Projet touristique de 230 millions dans Charlevoix - Les négociations progressent au Centre de ski Le Massif de la Petite-Rivière-Saint-François

Québec — La dernière condition à la réalisation du projet récréotouristique de 230 millions de dollars dans Charlevoix est en voie de se réaliser grâce au progrès des négociations entre les propriétaires du centre de ski Le Massif de la Petite-Rivière-Saint-François et leurs employés.

«Idéalement, on espère que les négociations pourront aboutir avant la fin de l'année», a expliqué la porte-parole du groupe, Diane Laberge. «On voudrait pouvoir s'entendre en décembre pour pouvoir commencer les travaux à la fin du printemps 2007.» Du côté syndical, on affiche aussi beaucoup d'enthousiasme: «À partir du moment où les deux parties embarquent dans le processus de bonne foi et l'esprit ouvert, tout est possible», a commenté Ann Gingras, de la CSN. Mais de là à fixer des échéances, Mme Gingras préfère s'abstenir, répétant que, justement, «tout est possible».

Les deux parties se rencontraient la semaine dernière pour déposer leurs cahiers des charges en vue du renouvellement de la convention collective, qui arrivera à échéance en décembre 2007. Cette démarche découle de l'intervention, en juillet dernier, d'un conciliateur du ministère du Travail, Jean Beauchesne, qui les a convaincues de revoir la totalité de la convention, et ce, dans des délais rapprochés.

Conditions

Le patron, l'homme d'affaires Daniel Gauthier, avait imposé une série de conditions — dont des concessions syndicales et des investissements publics considérables — avant de lancer son projet de complexe touristique écolo autour du centre de ski. M. Gauthier, qui dirigeait le Cirque du Soleil avant d'acquérir la station de ski, se dit prêt à réunir 170 millions de dollars en capitaux privés sur les 230 millions que coûtera son projet.
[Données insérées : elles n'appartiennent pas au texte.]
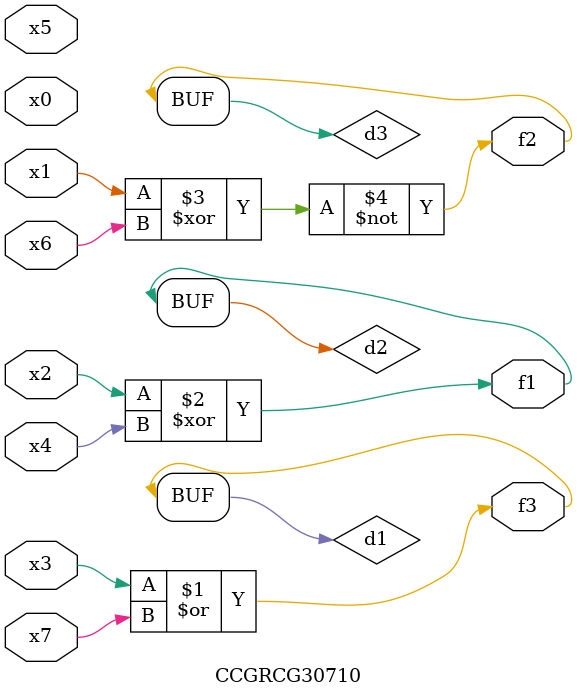
<source format=v>
module CCGRCG30710(
	input x0, x1, x2, x3, x4, x5, x6, x7,
	output f1, f2, f3
);

	wire d1, d2, d3;

	or (d1, x3, x7);
	xor (d2, x2, x4);
	xnor (d3, x1, x6);
	assign f1 = d2;
	assign f2 = d3;
	assign f3 = d1;
endmodule

</source>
Après de longues tergiversations, les deux ordres de gouvernement avaient accepté à la mi-juillet d'investir les 60 millions manquants. Le groupe Le Massif avait par la suite laissé entendre que le projet ne pourrait pas être réalisé à défaut d'une entente avec le syndicat. «Une problématique demeure encore omniprésente, soit l'incapacité de s'entendre avec l'exécutif syndical représentant les employés syndiqués de la station de ski Le Massif», avait alors déclaré M. Gauthier.

Les membres du syndicat ont en outre dû tenir compte de l'intérêt suscité par le projet dans la région de Charlevoix, a convenu Mme Gingras. «Les gens de l'exécutif ont décidé d'avancer leur date de négociation parce que, de toute façon, la négociation arrivait à échéance l'année prochaine. En même temps, ce sont tous des citoyens de Charlevoix, et ils sont conscients de l'importance de ce projet-là en matière d'emplois et pour l'économie.»

Par ailleurs, on apprenait, début septembre, que Daniel Gauthier laissait son poste de p.-d.g. du groupe Le Massif au profit d'un de ses lieutenants, Claude Choquette.

«M. Gauthier se retire un peu des opérations. [...] Ça lui permet de se consacrer à autre chose, la vision du projet», a précisé hier Mme Laberge, assurant que M. Gauthier demeure le maître d'oeuvre du projet. «Il va notamment entamer une démarche d'analyse des tendances de la compétition et peaufiner davantage la programmation.»